Laura Janke, an assistant coach of women’s soccer at USC who left the school in 2014, helped compile several falsified athlete profiles and received six-figure payouts. The image below—purportedly representing the son of Elisabeth Kimmel competing in the pole vault—was used in one such profile.
Janke has been indicted on a charge of racketeering conspiracy.
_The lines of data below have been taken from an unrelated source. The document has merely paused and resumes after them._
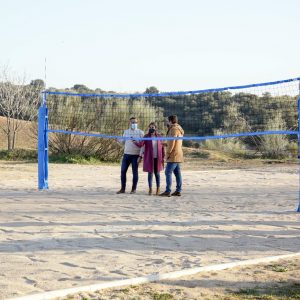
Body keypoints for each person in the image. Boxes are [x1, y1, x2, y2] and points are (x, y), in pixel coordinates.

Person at [117, 117, 144, 194]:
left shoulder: (140, 132)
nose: (134, 124)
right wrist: (117, 140)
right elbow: (122, 142)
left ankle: (133, 189)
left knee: (135, 172)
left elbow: (143, 145)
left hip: (135, 155)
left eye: (135, 122)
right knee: (123, 171)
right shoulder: (126, 132)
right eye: (132, 122)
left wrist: (140, 156)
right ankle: (122, 189)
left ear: (137, 123)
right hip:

Ali Khosroshahin, fired in 2013 after seven years as the head coach of women’s soccer at USC, and Jorge Salcedo, currently the head coach of men’s soccer at UCLA, were allegedly bribed to facilitate the admission of Bruce Isackson and Davina Isackson’s daughter as a soccer recruit at UCLA. Khoroshahin forwarded the daughter’s falsified soccer profile to Jorge Salcedo with a note that read in part, “soccer player/student manager. I have attached her profile, player explanation, transcripts for both high schools and ACT scores ... will make sure she has registered with the NCAA.” The daughter was approved for admission at UCLA in fall 2016. Her father Bruce transferred 2,150 shares of Facebook, then with an approximate value of $251,249, to KWF. KWF made a $100,000 payment to a sports marketing company controlled by Salcedo, the men’s soccer coach, and a $25,000 payment to Khosroshahin, the former women’s coach.
In other instances, Khoroshahin received payouts to a private soccer club he owned. He has been indicted on a charge of racketeering conspiracy. Salcedo has been placed on leave at UCLA and indicted on a charge of racketeering conspiracy.
Stanford sailing coach John Vandemoer has been fired after his participation in a scheme that would have sent Stanford sailing $500,000 in return for a recruit spot for a daughter of John B. Wilson, who had previously used KWF to secure his son’s admission as a fraudulent water polo recruit at USC. Vandemoer has pleaded guilty to a charge of racketeering conspiracy.
In November 2018, Rudy Meredith stepped down after 24 years as head coach of women’s soccer at Yale. The indictment revealed he had been a cooperating witness, working with law enforcement since roughly April 2018. In one 2017 scheme, he designated a Yale applicant as a soccer recruit, knowing full well that the student did not play competitive soccer. The student was admitted, and in early 2018, KWF sent Meredith a check for $400,000 in return for his services. In a 2018 scheme, Meredith met with a parent in a Boston hotel room—which was being monitored by the FBI—and requested $450,000 in return for designating the man’s daughter as a soccer recruit. Meredith accepted a payment of $2,000 at the meeting and a later installment of $4,000. Meredith now faces charges of wire fraud and conspiracy to commit wire fraud.
Michael Center, the head coach of men’s tennis at UT-Austin since 2000, has been placed on administrative leave. Center allegedly accepted bribes summing to roughly $100,000 in return for designating an applicant as a tennis recruit on a “books” scholarship—meaning the university would cover the student-athlete’s books—even though the student had played only one year of high school tennis. The student was accepted to UT-Austin in 2015 and upon enrolling later that year, withdrew from the tennis team and renounced the scholarship. Center accepted funds in several installments, including one 2015 meeting in a hotel parking lot in which he received roughly $60,000 in cash. He was charged in a criminal complaint with mail fraud and conspiracy to commit mail fraud.
Update (March 13, 7:01 p.m. ET): Rudy Meredith, coach of women’s soccer at Yale, and Michael Center, coach of men’s tennis at UT-Austin, have been added.